▶ _Job 1_: Reproduce from the message about space cache settings the part that opens with the words containing "I made the switch" and closes with "large file system?".
▶ _Job 2_: Carry on writing the message about space cache settings, picking up right after its final line.

▶ _Selected extract_:
------------------------

Just as a point of data, I have a 96 TB array with RAID1 data, and RAID1C3 metadata.

I made the switch to space_cache=v2 some time ago, and I remember it made a huge difference when I did so!
(It was RAID1 metadata at the time, as RAID1C3 was not available at the time.)


However, I also tried a check with '--clear-space-cache v1' at the time, and after waiting a literal whole day without it completing, I gave up, canceled it, and put it back into production.  Is a --clear-space-cache v1 operation expected to take so long on such a large file system?

Thanks!
--Joshua Villwock



July 15, 2021 9:40 AM, "DanglingPointer" <danglingpointerexception@gmail.com> wrote:

> Hi Qu,
> 
> Just updating here that setting the mount option "space_cache=v2" and "noatime" completely SOLVED
> the performance problem!
> Basically like night and day!
> 
> These are my full fstab mount options...

------------------------

▶ _Data block_:
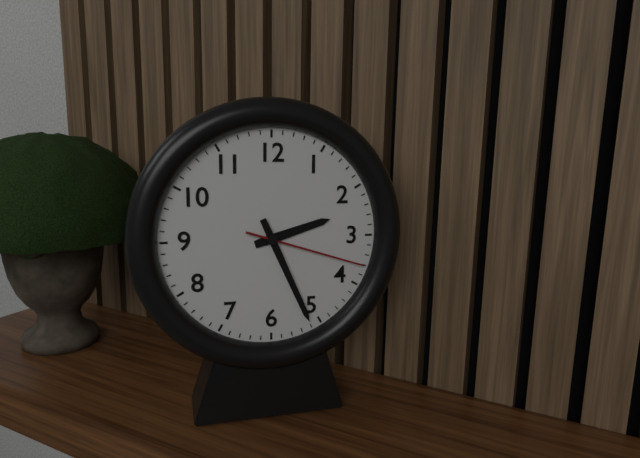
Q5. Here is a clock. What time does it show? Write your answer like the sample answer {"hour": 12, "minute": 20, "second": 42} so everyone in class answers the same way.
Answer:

------------------------

▶ _Output 1_:
I made the switch to space_cache=v2 some time ago, and I remember it made a huge difference when I did so!
(It was RAID1 metadata at the time, as RAID1C3 was not available at the time.)


However, I also tried a check with '--clear-space-cache v1' at the time, and after waiting a literal whole day without it completing, I gave up, canceled it, and put it back into production.  Is a --clear-space-cache v1 operation expected to take so long on such a large file system?

▶ _Output 2_:
> 
> btrfs defaults,autodefrag,space_cache=v2,noatime 0 2
> 
> Perhaps defaulting the space_cache=v2 should be considered?  Why default to v1, what's the value of
> v1?
> 
> So for conclusion, for large multi-terrabyte arrays (in my case RAID5s), setting space_cache=v2 and
> noatime massively increases performance and eliminates the large long pauses in frequent intervals
> by "btrfs-transacti" blocking all IO.
> 
> Thanks Qu for your help!
> 
> On 14/7/21 5:45 pm, Qu Wenruo wrote:
> 
>> On 2021/7/14 下午3:18, DanglingPointer wrote:
>>> a) "echo l > /proc/sysrq-trigger"
>>> 
>>> The backup finished today already unfortunately and we are unlikely to
>>> run it again until we get an outage to remount the array with the
>>> space_cache=v2 and noatime mount options.
>>> Thanks for the command, we'll definitely use it if/when it happens again
>>> on the next large migration of data.
>> 
>> Just to avoid confusion, after that command, "dmesg" output is still
>> needed, as that's where sysrq put its output.
>>> b) "sudo btrfs qgroup show -prce" ........
>>> 
>>> $ ERROR: can't list qgroups: quotas not enabled
>>> 
>>> So looks like it isn't enabled.
>> 
>> One less thing to bother.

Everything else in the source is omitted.